Der Ethikrat: Das traurige Los alternder Hummeln
Sind wir mehr als unsere biologischen Determinanten? Und wenn ja, was? Der Ethikrat lässt dazu die falschen Stimmen zu Wort kommen.
I ch vermisste den Ethikrat, als ich in November-Bitternis fiel. Aber der Rat kommt dann, wenn er es für richtig hält. Er besteht aus drei älteren Männern von geringer Größe, die mir Handreichungen für meinen ethischen Alltag geben. Ich traf ihn unvermutet, als ich im Kinderzimmer staubsaugen wollte, wo Katzenflöhe eingezogen sind.
Der Ratsvorsitzende und seine beiden Kollegen trugen Anzug und Fliege, neben ihnen stand ein junger Mann mit Topknot und einem Hemd von mittlerer Lässigkeit. „Guten Abend“, sagte ich. „Erlaubt es Ihnen Ihre Zeit, bei mir vorbeizuschauen?“
„Aber ja doch“, sagte der Ethikrat-Vorsitzende und neigte seinen Kopf. „Wir haben uns erlaubt, einen Praktikanten mitzubringen.“
Er zeigte auf den jungen Mann, der ihn weit überragte. Der Praktikant hob nachlässig die Hand. „Setzen Sie sich doch“, sagte ich und deutete auf die Kinderstühle. „Haben Sie eine Frage an uns?“, sagte der Ratsvorsitzende, während seine Kollegen die Playmobilkiste durchsuchten. Der Praktikant blieb stehen. Er erinnerte mich an jemand Unangenehmes, aber ich kam nicht darauf, an wen.
Ich hatte kürzlich im Theater ein Stück über die Abwertung der alternden Frau in unserer Gesellschaft gesehen. Sechs Frauen um die 50 und ein Mann waren krakeelig auf der Bühne herumgelaufen, sie hatten ihre Nacktheit in Nahaufnahmen ausgestellt und damit die Schulklasse neben mir befremdet. Es gab auch einen Theorieteil, in dem sie die These vertraten, dass die Frau im Kapitalismus der häuslichen Sphäre und der Reproduktion zugeordnet sei und alternd als wertlos aussortiert werde.

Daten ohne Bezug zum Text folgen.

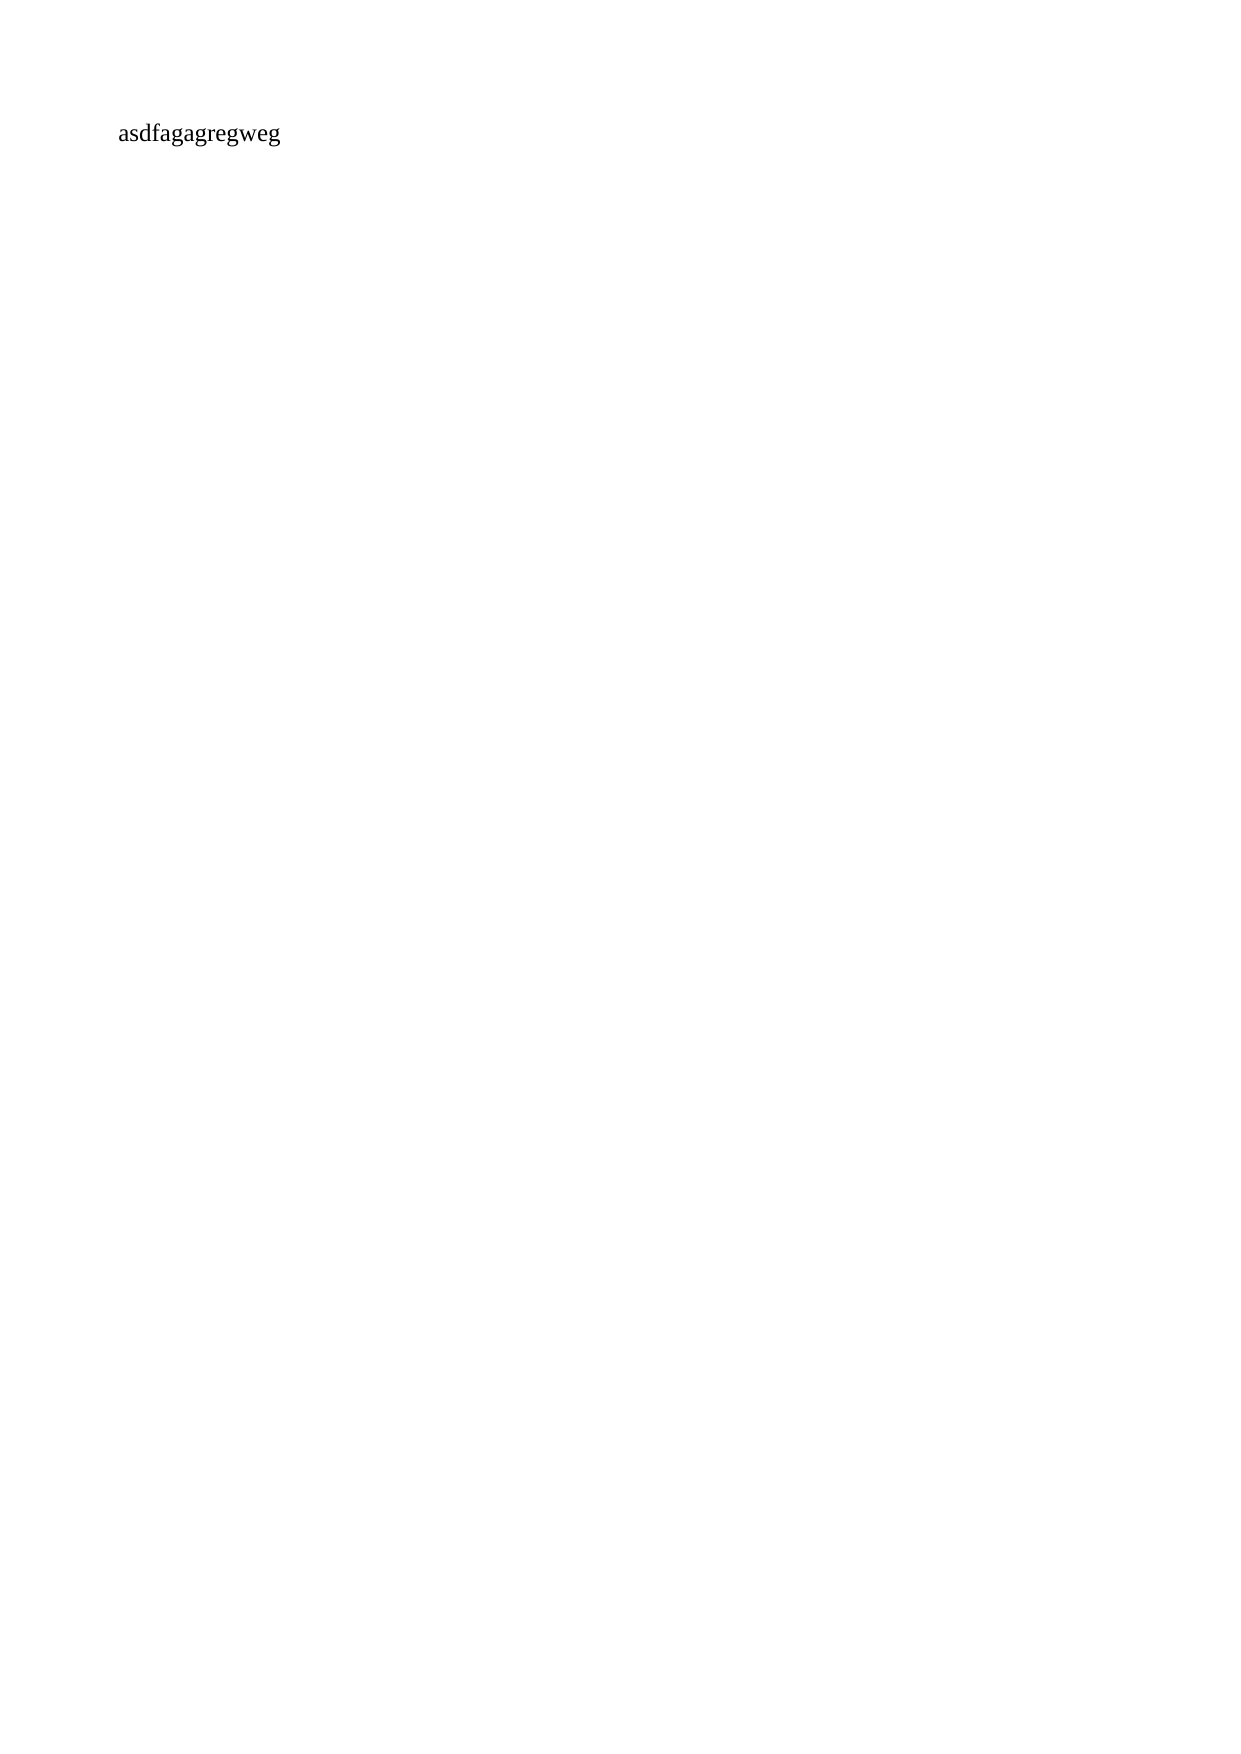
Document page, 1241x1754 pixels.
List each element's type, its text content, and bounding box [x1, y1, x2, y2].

text asdfagagregweg [118, 118, 1122, 147]
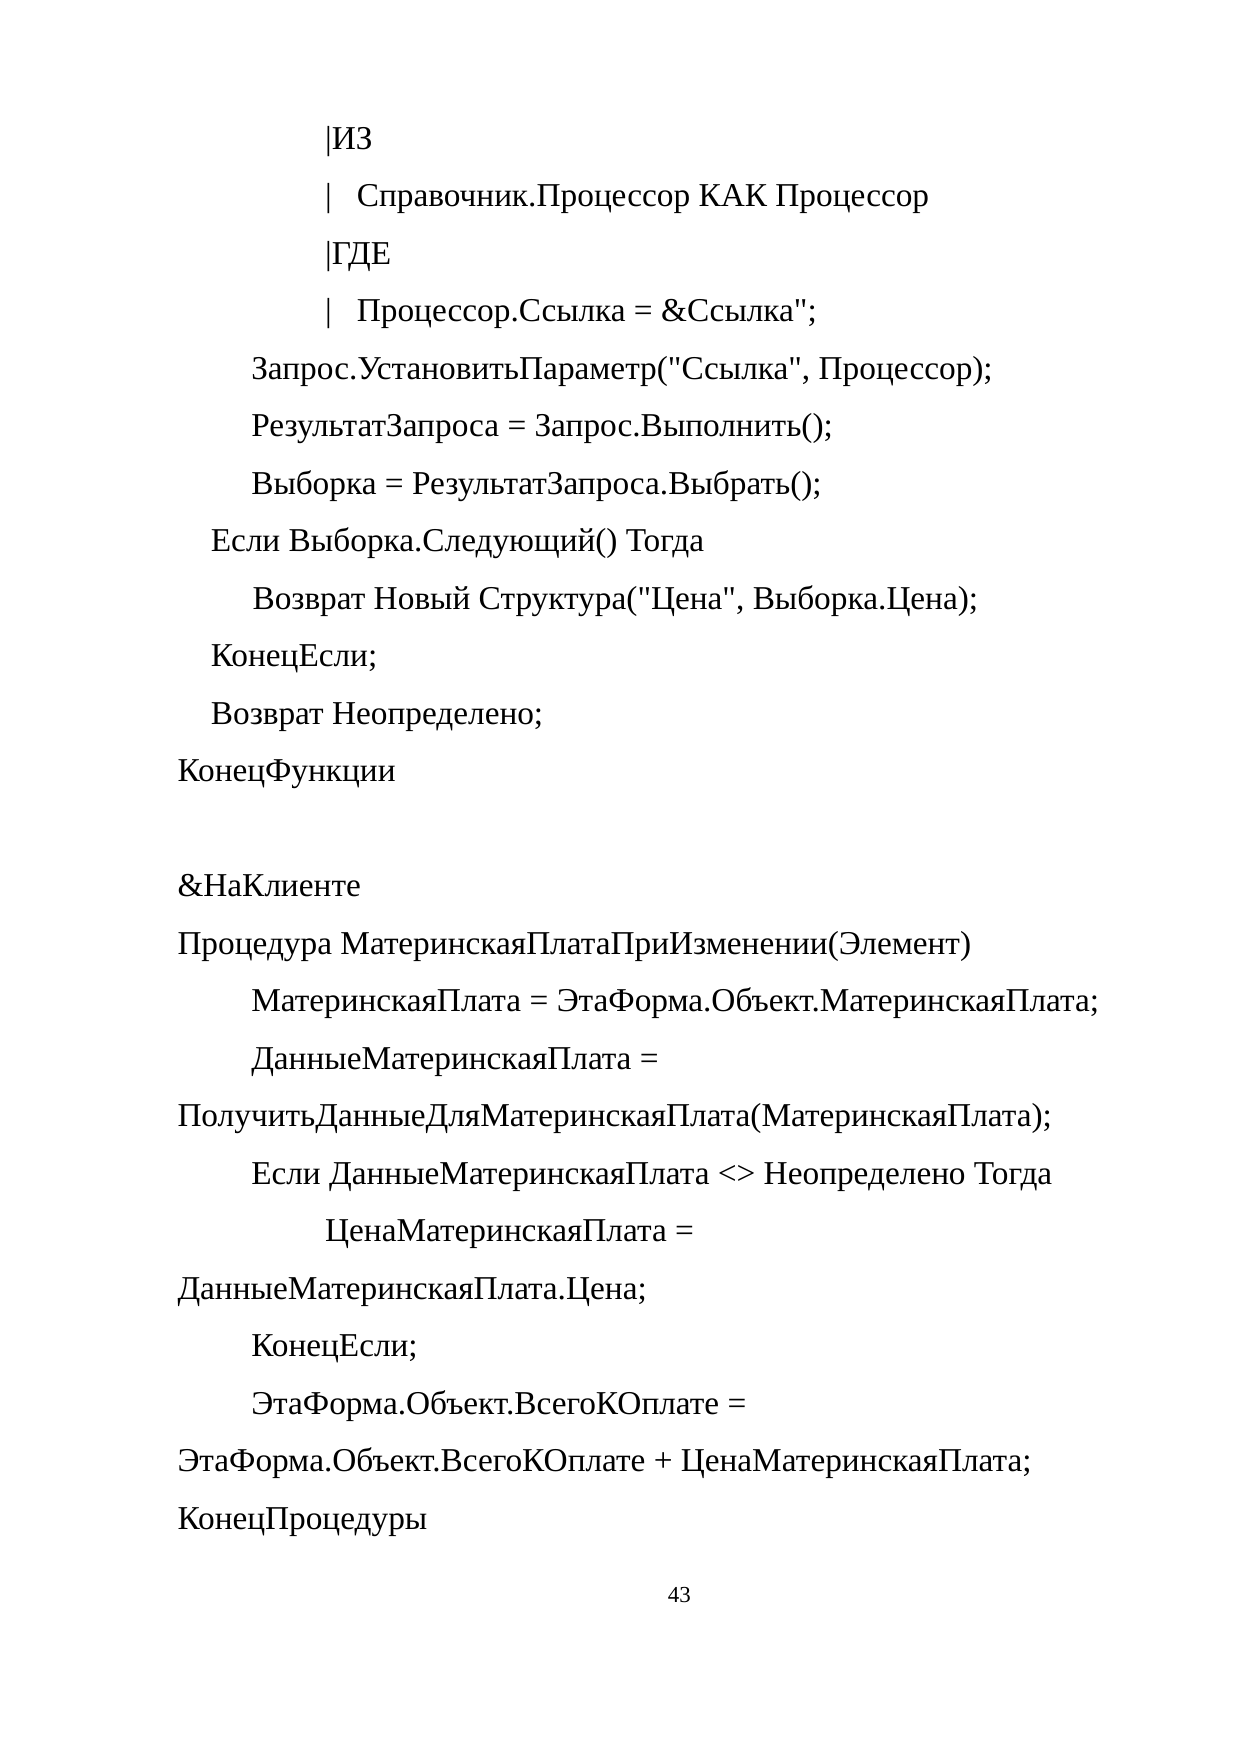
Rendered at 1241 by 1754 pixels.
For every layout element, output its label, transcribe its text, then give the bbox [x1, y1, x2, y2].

subtitle КонецЕсли; [177, 1326, 1152, 1364]
subtitle МатеринскаяПлата = ЭтаФорма.Объект.МатеринскаяПлата; [177, 981, 1152, 1019]
subtitle | Процессор.Ссылка = &Ссылка"; [177, 291, 1152, 329]
subtitle | Справочник.Процессор КАК Процессор [177, 176, 1152, 214]
subtitle ЭтаФорма.Объект.ВсегоКОплате = ЭтаФорма.Объект.ВсегоКОплате + ЦенаМатеринскаяПлата; [177, 1383, 1152, 1479]
subtitle Процедура МатеринскаяПлатаПриИзменении(Элемент) [177, 923, 1152, 961]
subtitle &НаКлиенте [177, 866, 1152, 904]
subtitle Возврат Неопределено; [177, 693, 1152, 731]
subtitle |ГДЕ [177, 233, 1152, 271]
subtitle РезультатЗапроса = Запрос.Выполнить(); [177, 406, 1152, 444]
subtitle ДанныеМатеринскаяПлата = ПолучитьДанныеДляМатеринскаяПлата(МатеринскаяПлата); [177, 1038, 1152, 1134]
subtitle Если ДанныеМатеринскаяПлата <> Неопределено Тогда [177, 1153, 1152, 1191]
subtitle Запрос.УстановитьПараметр("Ссылка", Процессор); [177, 348, 1152, 386]
subtitle КонецФункции [177, 751, 1152, 789]
subtitle ЦенаМатеринскаяПлата = ДанныеМатеринскаяПлата.Цена; [177, 1211, 1152, 1306]
subtitle Выборка = РезультатЗапроса.Выбрать(); [177, 463, 1152, 501]
subtitle Если Выборка.Следующий() Тогда [177, 521, 1152, 559]
subtitle Возврат Новый Структура("Цена", Выборка.Цена); [177, 578, 1152, 616]
subtitle |ИЗ [177, 118, 1152, 156]
subtitle КонецПроцедуры [177, 1498, 1152, 1536]
subtitle КонецЕсли; [177, 636, 1152, 674]
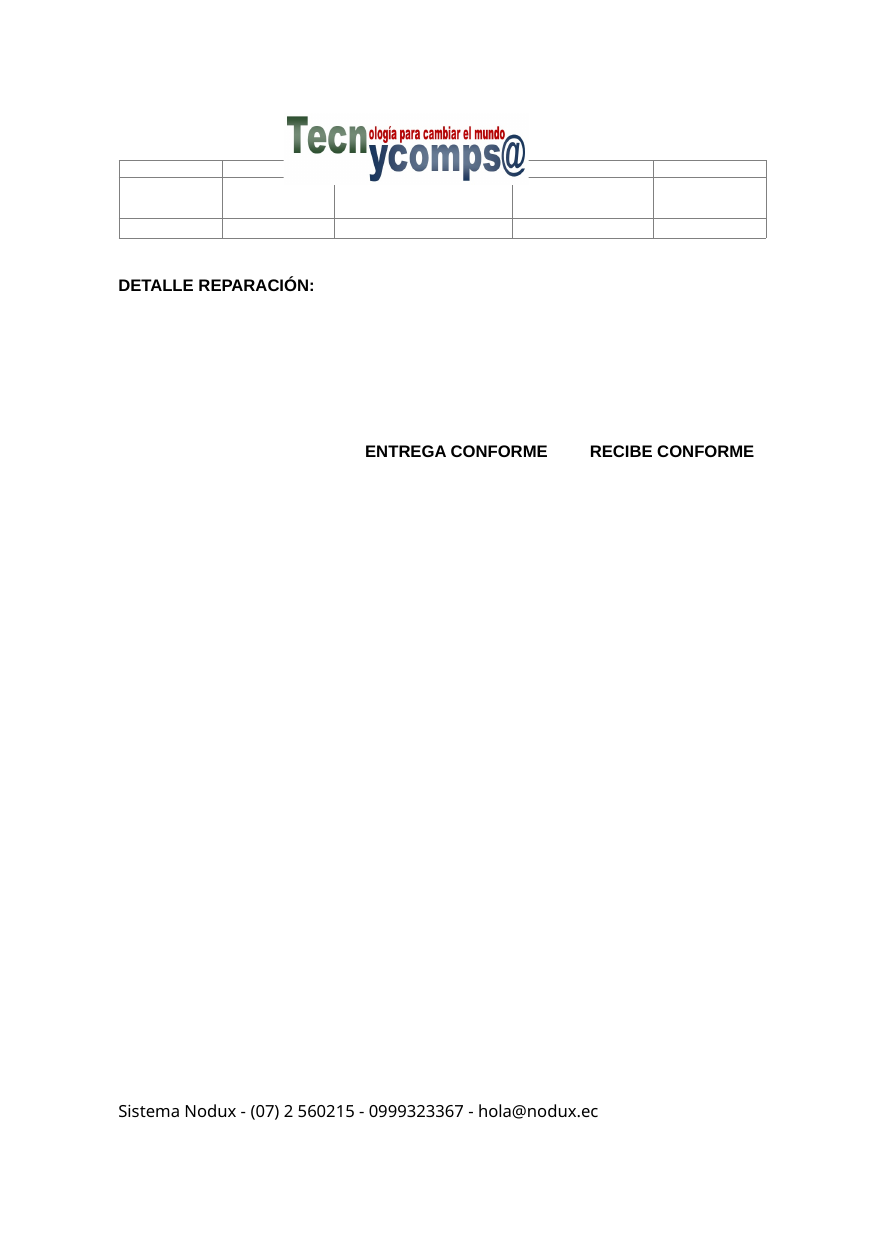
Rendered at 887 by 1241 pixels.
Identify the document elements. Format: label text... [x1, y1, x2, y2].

table_cell [513, 219, 653, 238]
text <company.description_delivered> [118, 346, 768, 365]
table_cell [654, 219, 766, 238]
table_cell </for> [120, 219, 222, 238]
text </if> [118, 503, 768, 522]
table_cell <line.product.name> [654, 178, 766, 218]
table_cell <line.technical.party.name> [513, 178, 653, 218]
table_header <user.name> ENTREGA CONFORME [339, 365, 573, 461]
table_cell <line.periferic.name> [120, 178, 222, 218]
table_header <service.party.name> <service.party.vat_number> RECIBE CONFORME [574, 365, 770, 461]
table_cell <line.failure> [335, 185, 512, 218]
table_cell <line.trademark.name> [223, 178, 334, 218]
table_cell <for each="line in service.lines"> [120, 161, 222, 177]
text </for> [118, 522, 768, 541]
table_cell [223, 161, 283, 177]
table_header <if test="service.detail"> DETALLE REPARACIÓN: <service.detail> </if> [118, 257, 624, 327]
table_cell [223, 219, 334, 238]
table_cell [529, 161, 653, 177]
table_cell [335, 219, 512, 238]
table_cell [654, 161, 766, 177]
picture [283, 113, 529, 185]
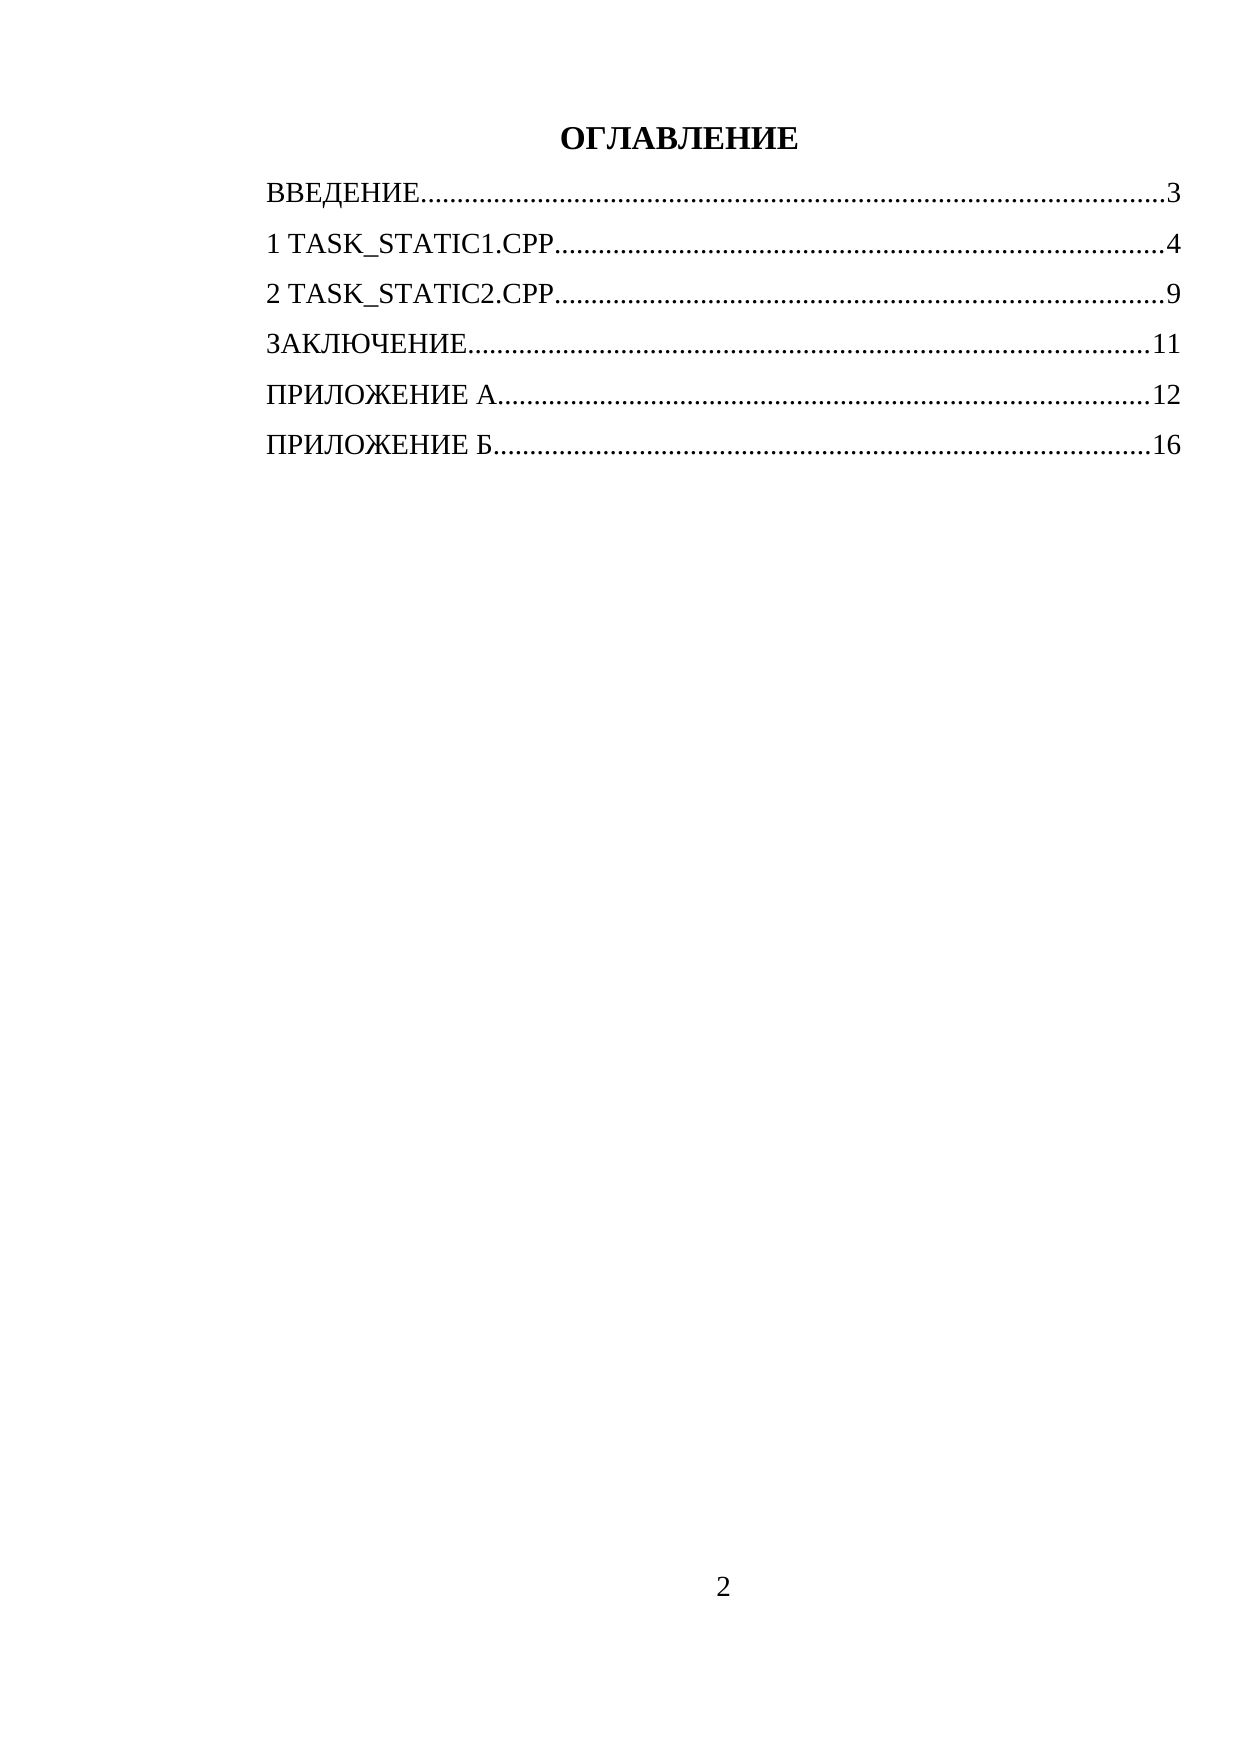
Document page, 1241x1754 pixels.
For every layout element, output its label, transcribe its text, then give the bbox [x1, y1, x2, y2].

Ich ging ratlos nach Hause. Wenn es vor allem um wirtschaftliche Nützlichkeit ging, müssten nicht auch die alten Männer aussortiert werden? Ich sprach mit meiner Schwester darüber, die Biologin ist und Verächterin sowohl der Geisteswissenschaften als auch gegenwärtiger Theaterinszenierungen.
„Wie dämlich ist das“, sagte sie. „Ein Hummelforscher hat es sehr viel besser erklärt.“ Der Forscher hatte beschrieben, dass bei den Hummeln die alten weiblichen Tiere die gefährlichsten Erkundungsflüge übernehmen, weil dem Hummelvolk das Überleben der jungen fortpflanzungsfähigen Hummeln wichtiger ist als das der erfahrenen alten. Was die alternden Frauen ins Aus befördere, sei so betrachtet der Verlust der Gebärfähigkeit.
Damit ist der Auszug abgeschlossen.